Christian Felix Klein (klaɪn; 25 April 1849 – 22 June 1925) was a German mathematician and mathematics educator, known for his work with group theory, complex analysis, non-Euclidean geometry, and on the associations between geometry and group theory. His 1872 Erlangen program, classifying geometries by their basic symmetry groups, was an influential synthesis of much of the mathematics of the time.

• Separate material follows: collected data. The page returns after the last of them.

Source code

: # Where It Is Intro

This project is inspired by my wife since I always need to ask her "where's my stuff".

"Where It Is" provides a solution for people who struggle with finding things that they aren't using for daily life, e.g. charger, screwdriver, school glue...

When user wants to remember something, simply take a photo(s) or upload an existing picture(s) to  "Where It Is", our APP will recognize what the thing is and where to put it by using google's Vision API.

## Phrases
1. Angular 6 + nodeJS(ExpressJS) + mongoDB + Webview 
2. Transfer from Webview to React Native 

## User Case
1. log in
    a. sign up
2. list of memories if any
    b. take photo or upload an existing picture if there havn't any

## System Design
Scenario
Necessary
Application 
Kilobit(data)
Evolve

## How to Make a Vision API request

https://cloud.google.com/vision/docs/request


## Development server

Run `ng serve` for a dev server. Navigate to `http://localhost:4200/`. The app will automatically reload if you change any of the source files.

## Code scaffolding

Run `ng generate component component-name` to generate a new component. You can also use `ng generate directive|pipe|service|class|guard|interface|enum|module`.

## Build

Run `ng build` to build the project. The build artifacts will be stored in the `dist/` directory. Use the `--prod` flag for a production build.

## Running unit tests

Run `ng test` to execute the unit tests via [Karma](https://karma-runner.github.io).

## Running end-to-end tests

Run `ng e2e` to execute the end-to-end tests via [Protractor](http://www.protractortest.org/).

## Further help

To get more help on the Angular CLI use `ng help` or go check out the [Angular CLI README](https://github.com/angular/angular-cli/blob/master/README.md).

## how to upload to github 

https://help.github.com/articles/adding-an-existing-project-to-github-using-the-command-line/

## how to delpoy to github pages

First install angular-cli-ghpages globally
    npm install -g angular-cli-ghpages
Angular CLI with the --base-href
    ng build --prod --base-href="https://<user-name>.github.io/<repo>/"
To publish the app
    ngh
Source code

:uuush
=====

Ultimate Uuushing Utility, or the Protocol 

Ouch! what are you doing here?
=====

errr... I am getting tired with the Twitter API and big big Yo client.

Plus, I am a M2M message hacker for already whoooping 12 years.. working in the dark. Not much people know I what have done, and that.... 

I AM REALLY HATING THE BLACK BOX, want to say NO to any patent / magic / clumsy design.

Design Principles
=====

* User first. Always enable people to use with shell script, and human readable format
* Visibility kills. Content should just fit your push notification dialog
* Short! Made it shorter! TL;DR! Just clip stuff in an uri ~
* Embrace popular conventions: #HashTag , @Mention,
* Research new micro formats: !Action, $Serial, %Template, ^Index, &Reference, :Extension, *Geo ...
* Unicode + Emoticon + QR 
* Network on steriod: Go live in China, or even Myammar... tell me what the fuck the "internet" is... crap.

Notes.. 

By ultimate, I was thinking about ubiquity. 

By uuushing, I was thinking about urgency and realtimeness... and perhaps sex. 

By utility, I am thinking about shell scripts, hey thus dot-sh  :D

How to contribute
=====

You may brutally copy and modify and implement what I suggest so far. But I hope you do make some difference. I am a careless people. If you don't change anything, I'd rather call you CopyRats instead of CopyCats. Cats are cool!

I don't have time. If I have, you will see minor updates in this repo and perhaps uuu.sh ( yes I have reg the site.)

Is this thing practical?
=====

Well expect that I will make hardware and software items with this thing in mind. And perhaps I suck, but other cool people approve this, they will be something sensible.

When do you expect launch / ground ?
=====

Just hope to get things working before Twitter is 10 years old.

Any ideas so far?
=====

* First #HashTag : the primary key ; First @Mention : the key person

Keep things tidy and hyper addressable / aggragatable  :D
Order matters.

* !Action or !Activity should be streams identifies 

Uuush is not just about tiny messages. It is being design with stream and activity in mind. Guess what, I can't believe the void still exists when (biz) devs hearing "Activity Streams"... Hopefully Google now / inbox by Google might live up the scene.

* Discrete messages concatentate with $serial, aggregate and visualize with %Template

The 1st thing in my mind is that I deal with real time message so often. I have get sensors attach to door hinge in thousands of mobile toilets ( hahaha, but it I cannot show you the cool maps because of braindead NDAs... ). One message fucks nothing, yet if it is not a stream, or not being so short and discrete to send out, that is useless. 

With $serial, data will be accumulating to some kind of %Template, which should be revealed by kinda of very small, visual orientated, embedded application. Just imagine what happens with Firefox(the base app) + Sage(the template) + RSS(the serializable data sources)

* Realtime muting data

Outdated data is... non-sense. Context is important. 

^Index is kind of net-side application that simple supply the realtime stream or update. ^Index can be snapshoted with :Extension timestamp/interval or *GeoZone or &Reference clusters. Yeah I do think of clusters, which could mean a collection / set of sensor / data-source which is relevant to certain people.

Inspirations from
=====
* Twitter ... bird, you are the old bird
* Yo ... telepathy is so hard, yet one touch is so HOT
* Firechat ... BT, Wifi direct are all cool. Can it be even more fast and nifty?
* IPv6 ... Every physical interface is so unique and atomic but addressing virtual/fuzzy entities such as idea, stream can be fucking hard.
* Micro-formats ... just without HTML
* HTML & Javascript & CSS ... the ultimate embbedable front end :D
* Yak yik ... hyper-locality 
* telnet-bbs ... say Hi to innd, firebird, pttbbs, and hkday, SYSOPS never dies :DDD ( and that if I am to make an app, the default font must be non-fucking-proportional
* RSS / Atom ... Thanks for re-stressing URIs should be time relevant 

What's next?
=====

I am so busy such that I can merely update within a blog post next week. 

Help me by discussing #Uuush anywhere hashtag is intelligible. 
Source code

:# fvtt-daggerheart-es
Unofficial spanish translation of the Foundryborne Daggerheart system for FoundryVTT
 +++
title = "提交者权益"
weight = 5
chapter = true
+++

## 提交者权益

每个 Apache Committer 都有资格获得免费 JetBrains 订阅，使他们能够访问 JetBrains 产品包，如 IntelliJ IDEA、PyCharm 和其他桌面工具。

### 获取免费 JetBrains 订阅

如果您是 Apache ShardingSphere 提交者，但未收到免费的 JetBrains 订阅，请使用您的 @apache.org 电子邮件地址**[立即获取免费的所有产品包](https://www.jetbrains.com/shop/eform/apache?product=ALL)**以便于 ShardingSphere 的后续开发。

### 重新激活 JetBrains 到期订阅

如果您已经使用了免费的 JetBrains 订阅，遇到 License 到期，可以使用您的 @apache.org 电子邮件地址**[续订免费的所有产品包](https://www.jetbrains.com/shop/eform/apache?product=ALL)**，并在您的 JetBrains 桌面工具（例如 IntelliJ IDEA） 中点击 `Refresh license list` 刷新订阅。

Felix Klein was born on 25 April 1849 in Düsseldorf, to Prussian parents. His father, Caspar Klein (1809–1889), was a Prussian government official's secretary stationed in the Rhine Province. His mother was Sophie Elise Klein (1819–1890, née Kayser). He attended the Gymnasium in Düsseldorf, then studied mathematics and physics at the University of Bonn, 1865–1866, intending to become a physicist. At that time, Julius Plücker had Bonn's professorship of mathematics and experimental physics, but by the time Klein became his assistant, in 1866, Plücker's interest was mainly geometry. Klein received his doctorate, supervised by Plücker, from the University of Bonn in 1868.
Plücker died in 1868, leaving his book concerning the basis of line geometry incomplete. Klein was the obvious person to complete the second part of Plücker's Neue Geometrie des Raumes, and thus became acquainted with Alfred Clebsch, who had relocated to Göttingen in 1868. Klein visited Clebsch the next year, along with visits to Berlin and Paris. In July 1870, at the beginning of the Franco-Prussian War, he was in Paris and had to leave the country. For a brief time he served as a medical orderly in the Prussian army before being appointed lecturer at Göttingen in early 1871.
Erlangen appointed Klein professor in 1872, when he was only 23 years old. For this, he was endorsed by Clebsch, who regarded him as likely to become the best mathematician of his time. Klein did not wish to remain in Erlangen, where there were very few students, and was pleased to be offered a professorship at the Technische Hochschule München in 1875.